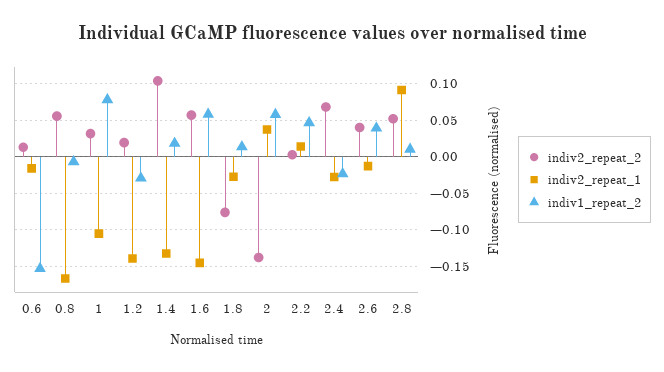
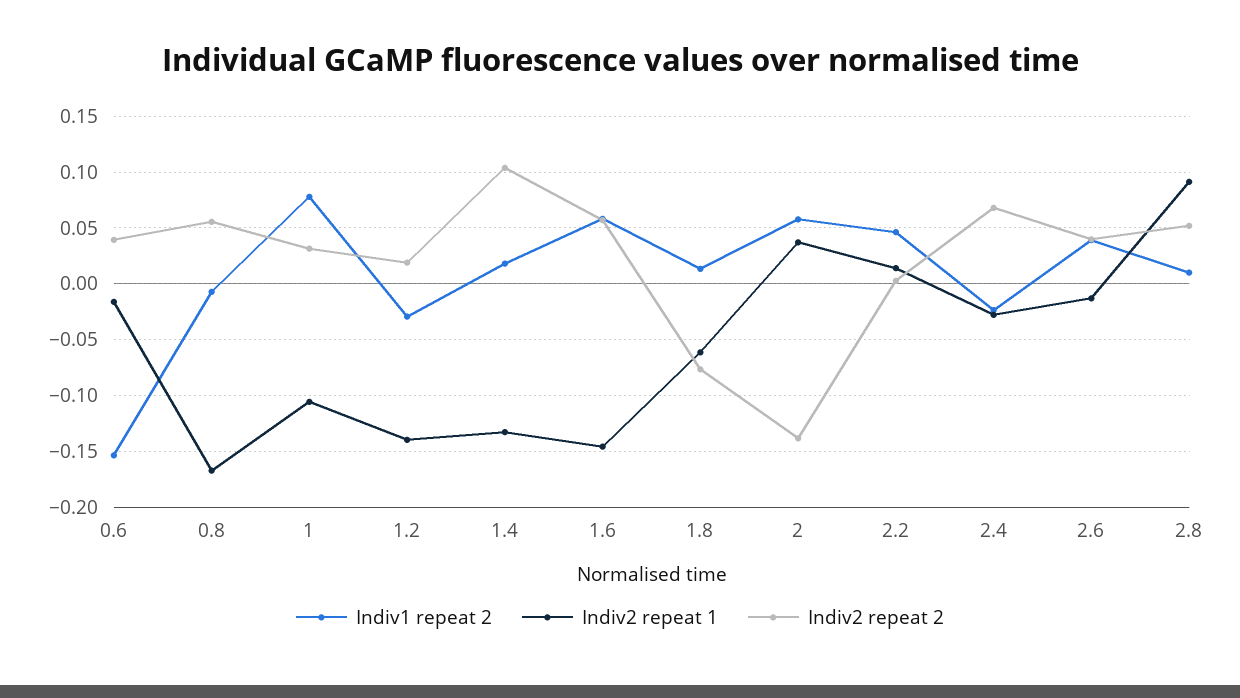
  {
    "indiv2_repeat_2": {
-     "0.6": 0.01,
+     "0.6": 0.04,
      "0.8": 0.06,
      "1": 0.03,
      "1.2": 0.02,
      "1.4": 0.1,
      "1.6": 0.06,
      "1.8": -0.08,
      "2": -0.14,
      "2.2": 0,
      "2.4": 0.07,
      "2.6": 0.04,
      "2.8": 0.05
    },
    "indiv2_repeat_1": {
      "0.6": -0.02,
      "0.8": -0.17,
      "1": -0.11,
      "1.2": -0.14,
      "1.4": -0.13,
      "1.6": -0.15,
-     "1.8": -0.03,
+     "1.8": -0.06,
      "2": 0.04,
      "2.2": 0.01,
      "2.4": -0.03,
      "2.6": -0.01,
      "2.8": 0.09
    },
    "indiv1_repeat_2": {
      "0.6": -0.15,
      "0.8": -0.01,
      "1": 0.08,
      "1.2": -0.03,
      "1.4": 0.02,
      "1.6": 0.06,
      "1.8": 0.01,
      "2": 0.06,
      "2.2": 0.05,
      "2.4": -0.02,
      "2.6": 0.04,
      "2.8": 0.01
    }
  }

────────

● Required work:
Word for word, print all of the data; skip the pictures.

● Answer to this task:
  {
    "indiv2_repeat_2": {
-     "0.6": 0.01,
+     "0.6": 0.04,
      "0.8": 0.06,
      "1": 0.03,
      "1.2": 0.02,
      "1.4": 0.1,
      "1.6": 0.06,
      "1.8": -0.08,
      "2": -0.14,
      "2.2": 0,
      "2.4": 0.07,
      "2.6": 0.04,
      "2.8": 0.05
    },
    "indiv2_repeat_1": {
      "0.6": -0.02,
      "0.8": -0.17,
      "1": -0.11,
      "1.2": -0.14,
      "1.4": -0.13,
      "1.6": -0.15,
-     "1.8": -0.03,
+     "1.8": -0.06,
      "2": 0.04,
      "2.2": 0.01,
      "2.4": -0.03,
      "2.6": -0.01,
      "2.8": 0.09
    },
    "indiv1_repeat_2": {
      "0.6": -0.15,
      "0.8": -0.01,
      "1": 0.08,
      "1.2": -0.03,
      "1.4": 0.02,
      "1.6": 0.06,
      "1.8": 0.01,
      "2": 0.06,
      "2.2": 0.05,
      "2.4": -0.02,
      "2.6": 0.04,
      "2.8": 0.01
    }
  }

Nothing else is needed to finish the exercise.